In 2017, brands shouldn’t be fumbling around to pull off a successful Super Bowl ad. And yet, errors and missed opportunities abounded in last night’s game. Here are three lessons that marketers and customer experience professionals (and the advertising agencies they turn to for advice) still need to learn:
- Stress test your friggin website! 84 Lumber’s ad about immigration encouraged the Super Bowl’s 100+ million viewers to visit journey84.com to watch the portions of the ad deemed too controversial for TV. Well, enough of us did just that to crash the journey84 website. Fifteen minutes after the commercial played, I was still seeing only a white page with “The service is unavailable.” Kudos to 84 Lumber for drawing such a large crowd. But in 2017, big brands’ servers should be robust enough respond to each customer’s web request in milliseconds. You paid $5 million for your 30-second spot and God knows how much in the ad itself. Now invest in the tech infrastructure required to pull it off.

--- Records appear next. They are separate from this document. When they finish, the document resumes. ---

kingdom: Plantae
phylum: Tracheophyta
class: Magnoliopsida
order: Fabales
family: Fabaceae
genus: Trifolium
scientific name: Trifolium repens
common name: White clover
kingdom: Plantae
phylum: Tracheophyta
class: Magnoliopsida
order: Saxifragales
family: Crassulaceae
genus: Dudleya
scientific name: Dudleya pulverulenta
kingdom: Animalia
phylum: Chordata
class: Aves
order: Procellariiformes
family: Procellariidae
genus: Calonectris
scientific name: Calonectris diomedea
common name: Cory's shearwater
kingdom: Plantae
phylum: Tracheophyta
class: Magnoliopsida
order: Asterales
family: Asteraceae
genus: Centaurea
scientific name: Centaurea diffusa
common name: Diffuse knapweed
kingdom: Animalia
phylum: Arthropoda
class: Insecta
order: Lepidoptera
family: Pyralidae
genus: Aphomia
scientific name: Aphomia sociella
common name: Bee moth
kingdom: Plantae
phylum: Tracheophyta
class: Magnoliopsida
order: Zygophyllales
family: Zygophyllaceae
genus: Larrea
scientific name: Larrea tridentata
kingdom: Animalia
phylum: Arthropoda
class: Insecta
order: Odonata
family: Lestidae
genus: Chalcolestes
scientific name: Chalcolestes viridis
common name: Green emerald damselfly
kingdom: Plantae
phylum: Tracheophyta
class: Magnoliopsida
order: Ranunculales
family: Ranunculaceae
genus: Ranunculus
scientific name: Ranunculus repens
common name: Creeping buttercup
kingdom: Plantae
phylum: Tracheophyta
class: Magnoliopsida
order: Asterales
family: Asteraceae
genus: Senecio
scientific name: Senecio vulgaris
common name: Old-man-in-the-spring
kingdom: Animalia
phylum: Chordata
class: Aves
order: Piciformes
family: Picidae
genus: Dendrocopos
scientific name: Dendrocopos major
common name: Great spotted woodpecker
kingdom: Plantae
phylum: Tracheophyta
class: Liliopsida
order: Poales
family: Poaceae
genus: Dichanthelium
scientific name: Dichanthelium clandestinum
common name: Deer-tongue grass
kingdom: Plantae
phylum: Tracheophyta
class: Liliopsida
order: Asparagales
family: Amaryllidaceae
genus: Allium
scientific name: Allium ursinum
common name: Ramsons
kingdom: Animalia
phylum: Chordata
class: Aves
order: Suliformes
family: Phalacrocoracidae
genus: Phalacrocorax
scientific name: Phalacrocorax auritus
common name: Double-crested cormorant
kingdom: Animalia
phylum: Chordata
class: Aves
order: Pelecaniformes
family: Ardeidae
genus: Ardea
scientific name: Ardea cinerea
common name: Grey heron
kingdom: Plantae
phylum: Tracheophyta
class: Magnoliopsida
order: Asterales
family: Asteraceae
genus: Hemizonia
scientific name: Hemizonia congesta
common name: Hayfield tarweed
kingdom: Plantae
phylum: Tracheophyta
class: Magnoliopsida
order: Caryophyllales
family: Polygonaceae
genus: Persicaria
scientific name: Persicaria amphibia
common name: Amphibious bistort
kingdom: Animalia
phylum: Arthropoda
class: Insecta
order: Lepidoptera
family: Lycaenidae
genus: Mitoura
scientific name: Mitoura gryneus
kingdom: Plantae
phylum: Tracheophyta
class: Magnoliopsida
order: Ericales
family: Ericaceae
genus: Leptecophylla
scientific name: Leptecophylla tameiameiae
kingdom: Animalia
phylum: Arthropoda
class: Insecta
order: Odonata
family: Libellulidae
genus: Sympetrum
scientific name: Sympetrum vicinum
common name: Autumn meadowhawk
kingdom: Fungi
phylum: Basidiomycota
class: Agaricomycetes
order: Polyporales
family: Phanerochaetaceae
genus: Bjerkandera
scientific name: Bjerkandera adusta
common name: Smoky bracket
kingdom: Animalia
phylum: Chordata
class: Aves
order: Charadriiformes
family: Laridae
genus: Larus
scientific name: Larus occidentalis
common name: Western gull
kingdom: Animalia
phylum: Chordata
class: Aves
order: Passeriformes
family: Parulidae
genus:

- Direct viewers to online channels. I’ve watched with interest for years as brands (and their advertising agencies) have added (or not) social media hashtags, FB links, and URLs to their buy naltrexone online india Super Bowl ads. A couple of years ago I wrote, “2015 was the year of the Super Bowl hashtag. A slew of established brands and startups—including Budweiser, Doritos, Lexus, Mercedes, and Wix—directed viewers to hashtags at the end of their ads.” Things looked dramatically different during this year’s game: I wasn’t specifically counting, but I just didn’t notice many mentions of brands’ online presences. This is bad news for brands. Recode reports that Facebook activity throughout the game was down 25% from last year—and Twitter saw a 33% drop in posts.
- Engage with people who mention you. During the game I tweeted out to Google, Coca Cola, T-Mobile, AnheuserBusch, and Michelob ULTRA in praise of their Super Bowl ads. Only @MichelobULTRA responded with a note saying, “We’re stronger when we encourage each other to go the extra mile.” Again, you’ve already paid a ridiculous amount for the air time and the ad. How much more would it cost to employ a team of people to actively manage your social media feed for a few hours?
The biggest lesson of all: The customer journey shouldn’t end when your TV spot does.